▸ **Activity**
Recast each line of text in the material below as a row of a Markdown table with the columns "Row" and "Line," omitting blank lines and the pictures.

(Given records Opens)

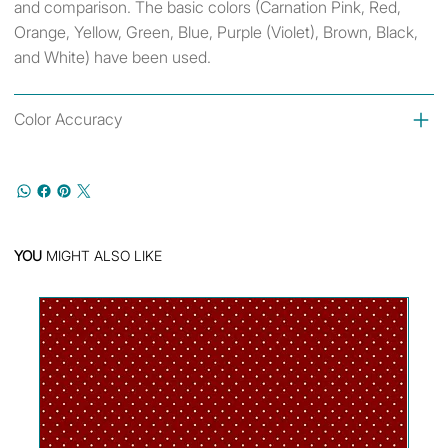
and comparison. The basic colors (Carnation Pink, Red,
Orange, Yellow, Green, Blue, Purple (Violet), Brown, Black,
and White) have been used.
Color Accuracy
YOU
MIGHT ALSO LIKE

(Given records Closes)

▸ **Answer to this task**
| Row | Line |
|---|---|
| 1 | and comparison. The basic colors (Carnation Pink, Red, |
| 2 | Orange, Yellow, Green, Blue, Purple (Violet), Brown, Black, |
| 3 | and White) have been used. |
| 4 | Color Accuracy |
| 5 | YOU |
| 6 | MIGHT ALSO LIKE |